On the Cost of HA

A blog entry adds more insight to Jeremy Wright’s Web 2.0 Companies Need to Scale. As an IT administrator, I worry about the availability of Internet applications that run on the servers that I maintain. Perfection is something that I strive for personally, and I continually think about robust methods that will bring the availability of Web applications closer to 100%.

Although it would be ideal to deploy a high availability configuration, the cost of providing HA might be greater than what can be afforded by small companies. The benefit for small companies is most likely less than what would be gained from larger companies. The move to increase availability should be made after some analyses in a similar fashion that other business decisions should be made. A minimal analysis includes the costs incurred by adopting the move, the costs resulting from outages due to delaying the move, and the amount of change in the expected downtime of a service after the move is committed. Deploying high availability is an investment like any other. The potential gains from these investments should be evaluated before an investment is made.

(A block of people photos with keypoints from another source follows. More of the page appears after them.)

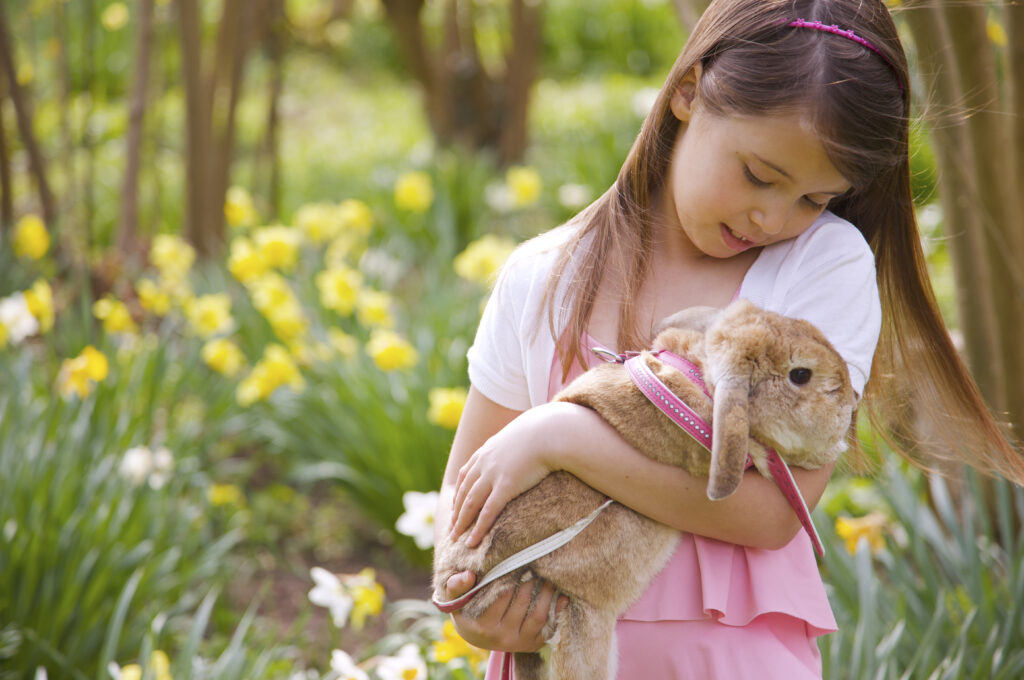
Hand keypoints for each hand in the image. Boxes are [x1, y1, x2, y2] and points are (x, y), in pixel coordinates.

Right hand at [445, 570, 568, 651]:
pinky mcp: (533, 644)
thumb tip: (468, 575)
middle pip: (522, 603)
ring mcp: (519, 643)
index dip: (510, 574)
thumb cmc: (466, 609)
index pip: (501, 595)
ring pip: (538, 615)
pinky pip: (549, 625)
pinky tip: (560, 592)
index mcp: (482, 626)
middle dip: (530, 580)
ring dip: (546, 592)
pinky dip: (556, 608)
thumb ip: (456, 586)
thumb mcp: (455, 599)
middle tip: (536, 559)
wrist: (476, 633)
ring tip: (546, 573)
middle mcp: (501, 638)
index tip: (517, 557)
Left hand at [450, 405, 560, 546]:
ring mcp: (492, 475)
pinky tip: (472, 541)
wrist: (548, 431)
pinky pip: (487, 512)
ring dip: (461, 523)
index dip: (459, 492)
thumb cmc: (542, 432)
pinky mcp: (505, 486)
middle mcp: (484, 463)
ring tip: (456, 538)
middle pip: (464, 491)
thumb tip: (522, 445)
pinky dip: (478, 528)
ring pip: (470, 503)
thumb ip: (514, 443)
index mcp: (486, 450)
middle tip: (451, 528)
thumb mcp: (520, 434)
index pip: (465, 474)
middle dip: (456, 511)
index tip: (455, 505)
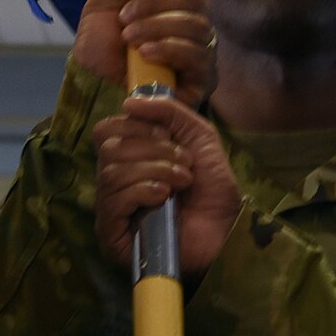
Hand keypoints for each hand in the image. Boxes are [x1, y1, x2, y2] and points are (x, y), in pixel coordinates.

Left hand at [72, 0, 215, 106]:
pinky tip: (144, 53)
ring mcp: (202, 52)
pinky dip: (169, 49)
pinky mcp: (202, 79)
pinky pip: (199, 56)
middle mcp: (196, 24)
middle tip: (125, 17)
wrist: (90, 81)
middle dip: (157, 3)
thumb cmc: (101, 42)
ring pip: (198, 26)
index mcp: (177, 1)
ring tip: (129, 38)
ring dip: (158, 27)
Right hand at [93, 95, 243, 276]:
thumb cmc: (213, 189)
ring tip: (182, 182)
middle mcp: (114, 181)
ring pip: (111, 172)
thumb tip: (129, 101)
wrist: (228, 231)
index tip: (168, 136)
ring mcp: (110, 209)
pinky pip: (112, 200)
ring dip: (155, 170)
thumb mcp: (198, 137)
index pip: (107, 130)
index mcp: (128, 157)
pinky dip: (142, 191)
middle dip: (153, 150)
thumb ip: (169, 112)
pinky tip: (164, 198)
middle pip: (109, 148)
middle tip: (184, 163)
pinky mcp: (111, 234)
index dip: (137, 126)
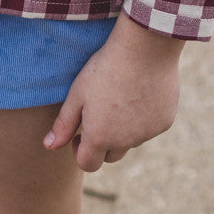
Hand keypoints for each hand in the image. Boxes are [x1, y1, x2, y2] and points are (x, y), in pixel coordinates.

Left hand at [43, 12, 183, 172]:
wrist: (145, 49)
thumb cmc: (105, 69)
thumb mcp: (77, 94)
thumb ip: (63, 124)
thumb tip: (49, 146)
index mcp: (100, 138)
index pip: (87, 164)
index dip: (79, 152)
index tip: (78, 134)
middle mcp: (125, 142)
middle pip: (110, 156)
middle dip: (102, 143)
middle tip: (99, 116)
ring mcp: (147, 134)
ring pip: (131, 141)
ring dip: (123, 130)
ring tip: (120, 98)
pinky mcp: (164, 122)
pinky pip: (149, 128)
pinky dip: (142, 119)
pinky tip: (139, 93)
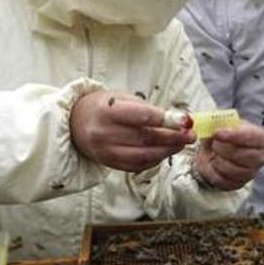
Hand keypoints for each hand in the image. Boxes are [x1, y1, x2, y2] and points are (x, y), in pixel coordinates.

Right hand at [70, 91, 194, 171]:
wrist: (73, 123)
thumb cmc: (102, 107)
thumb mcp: (122, 98)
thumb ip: (149, 109)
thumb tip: (179, 119)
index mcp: (107, 111)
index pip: (142, 117)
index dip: (167, 120)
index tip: (186, 121)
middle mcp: (104, 133)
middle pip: (146, 138)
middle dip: (173, 137)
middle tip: (190, 135)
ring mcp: (106, 151)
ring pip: (144, 155)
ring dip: (167, 151)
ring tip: (181, 144)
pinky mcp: (109, 164)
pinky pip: (137, 166)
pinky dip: (155, 160)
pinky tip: (165, 152)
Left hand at [193, 121, 263, 189]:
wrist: (217, 151)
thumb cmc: (225, 135)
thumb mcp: (223, 123)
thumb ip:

The idea of waiting to deploy HA until the cost of deployment is less than the loss resulting for service outages is acceptable, but I disagree with the suggestion to wait for high availability to become an issue before giving it consideration. Unless it is cheaper to reimplement an application, scalability is something that must be considered early in the software development process. Although a highly available infrastructure might not be available at the same time that an application is deployed, the application should be engineered for easy introduction into a high availability configuration. Availability is a concern for all successful Internet applications. Developers, with their highly optimistic nature, should plan on their applications becoming successful.